O, dünyaya gözünü açıp kapayıncaya kadar hep aynı huy ve ahlâk üzerinde yaşamıştır. O’ndaki güzel özellikler yaratılışında vardı. O’nu eğiten, edep ve ahlâkın en üstün özellikleriyle donatan Allah (c.c.)’dır.
İşte bundan dolayı, O’nu kendisine örnek seçen insan, O’nu ne kadar taklit edebilirse, o kadar çok yararlanır ve O’ndan aldığı bereket de o oranda çoğalır.
Peygamberimiz (s.a.a.)in ahlâkının en belirgin özelliklerinden birisi de, insan yaratılışında var olan birbirine zıt ve ters huyları en mükemmel şekilde bağdaştırıp, bütün duyguların ideal noktasını bulmasıdır. Hiçbir şekilde aşırılığa kaçmadan, orta yola ve doğruya ulaşmasıdır.

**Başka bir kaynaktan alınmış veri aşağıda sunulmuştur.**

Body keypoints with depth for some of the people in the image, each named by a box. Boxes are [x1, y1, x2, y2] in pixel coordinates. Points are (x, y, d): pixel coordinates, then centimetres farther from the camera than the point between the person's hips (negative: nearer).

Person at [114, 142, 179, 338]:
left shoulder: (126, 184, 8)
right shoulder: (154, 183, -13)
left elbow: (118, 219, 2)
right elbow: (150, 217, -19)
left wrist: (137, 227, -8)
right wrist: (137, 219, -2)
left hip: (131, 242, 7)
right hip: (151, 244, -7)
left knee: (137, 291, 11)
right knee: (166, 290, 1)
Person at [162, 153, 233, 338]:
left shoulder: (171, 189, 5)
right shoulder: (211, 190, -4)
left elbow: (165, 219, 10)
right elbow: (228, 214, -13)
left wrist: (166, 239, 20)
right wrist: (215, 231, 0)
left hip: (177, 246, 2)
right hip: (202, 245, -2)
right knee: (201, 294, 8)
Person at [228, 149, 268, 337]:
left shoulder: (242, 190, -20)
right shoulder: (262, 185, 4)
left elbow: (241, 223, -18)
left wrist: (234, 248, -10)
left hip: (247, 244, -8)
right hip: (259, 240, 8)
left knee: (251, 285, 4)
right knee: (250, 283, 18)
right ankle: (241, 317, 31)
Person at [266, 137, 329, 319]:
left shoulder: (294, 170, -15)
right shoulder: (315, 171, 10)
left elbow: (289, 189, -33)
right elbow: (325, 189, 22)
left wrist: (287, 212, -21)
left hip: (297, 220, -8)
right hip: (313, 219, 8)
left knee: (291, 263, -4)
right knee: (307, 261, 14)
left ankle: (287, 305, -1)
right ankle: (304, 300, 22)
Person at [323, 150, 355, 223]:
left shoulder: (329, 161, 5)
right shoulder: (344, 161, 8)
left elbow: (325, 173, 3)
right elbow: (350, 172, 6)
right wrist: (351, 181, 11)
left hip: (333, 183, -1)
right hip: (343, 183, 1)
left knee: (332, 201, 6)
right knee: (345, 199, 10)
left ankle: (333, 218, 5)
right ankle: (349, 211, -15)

Bazı anlar olmuş, en cesur bir kahraman olarak, düşmanın kat kat üstünlüğüne hiç aldırmadan, binlerce düşmana tek başına meydan okumuştur. Fakat bu halinde bile yumuşak kalpliliğini ve merhametini geri bırakmamıştır. Mesela bir savaş sonrası, öldürülmüş olarak gördüğü düşman çocuklarına o kadar acımıştı ki, düşman da olsa çocukların öldürülmemesi gerektiğini, çünkü onların suçsuz ve cennetlik olduklarını haber vermişti.

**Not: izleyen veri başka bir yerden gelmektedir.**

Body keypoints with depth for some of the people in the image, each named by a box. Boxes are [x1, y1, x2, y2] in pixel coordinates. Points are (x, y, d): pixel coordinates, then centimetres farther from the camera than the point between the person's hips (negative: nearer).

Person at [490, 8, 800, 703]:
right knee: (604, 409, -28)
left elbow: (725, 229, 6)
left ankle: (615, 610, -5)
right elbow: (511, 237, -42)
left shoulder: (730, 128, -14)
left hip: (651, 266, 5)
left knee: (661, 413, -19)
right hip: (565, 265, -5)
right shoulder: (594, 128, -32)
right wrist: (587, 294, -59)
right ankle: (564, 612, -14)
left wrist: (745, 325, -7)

Peygamberimiz (s.a.a.), herkesin arzu edip de bir türlü ulaşamadığı en üstün değerleri ve olgunluğu mükemmel bir şekilde ümmetine göstermiştir ve bütün insanlığın gözleri önüne sermiştir.
O, bütün insanlığın kurtuluşu ve İslâm’ın dünyaya yayılması gibi yüce bir amaç için zihnini yorarken; bu arada binleri bulan ve Arabistan’ın her tarafına yayılan ümmetinin halini ve işlerini düşünürken; çevresinde bulunan yoksul ve fakir müslümanları hiçbir zaman unutmamış; kendi çocuklarının eğitim ve ihtiyaçlarını da ihmal etmemiştir. Birincisini önemli görürken diğerini küçümsememiştir.

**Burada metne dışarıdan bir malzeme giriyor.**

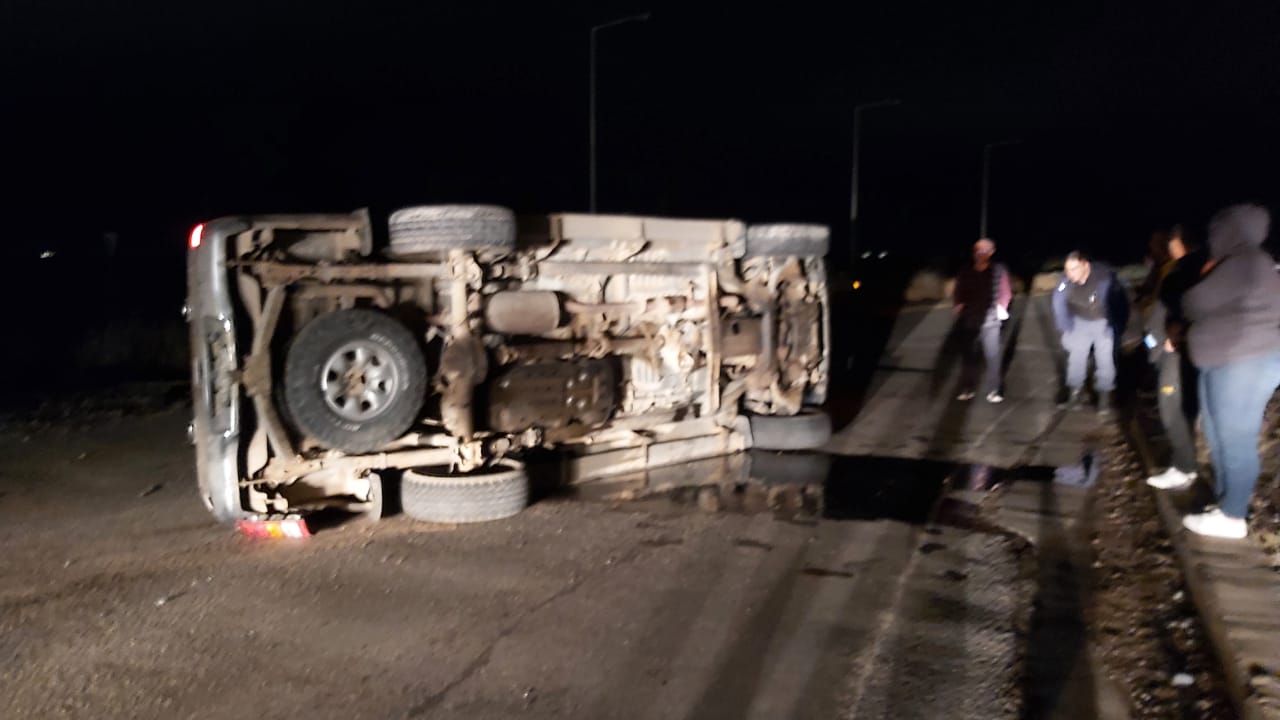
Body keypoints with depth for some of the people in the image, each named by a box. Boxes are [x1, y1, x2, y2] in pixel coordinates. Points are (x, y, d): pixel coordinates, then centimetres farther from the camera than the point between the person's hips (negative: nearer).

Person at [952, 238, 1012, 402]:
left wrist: (1001, 308, -11)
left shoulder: (999, 270, 0)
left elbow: (1005, 293, 3)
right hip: (969, 321, 3)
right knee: (970, 356, 9)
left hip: (990, 320, -3)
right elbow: (958, 292, 17)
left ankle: (993, 392, 1)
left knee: (993, 356, -5)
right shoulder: (965, 272, 7)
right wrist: (958, 305, 1)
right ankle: (968, 389, 18)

Bu kadar ağır ve sorumluluk isteyen bir görev üzerinde bulunduğu halde, O yine kendisini Rabbine vermiş, günlerinin ve gecelerinin büyük bir bölümünü O’na ibadet ve zikirle geçirmiştir.
Kalbi her an Allah (c.c.)’a bağlıdır. Bu haliyle dünya ile ilişkisini kesmiş gibi görünse de, yine O dünyanın içindedir. Bütün işlerinde Allah (c.c.)’ın rızasını gözetmiştir.
[1] Ahzab sûresi, 33/21.
[2] Asr-ı Saadette İslâm, M. Çağrıcı.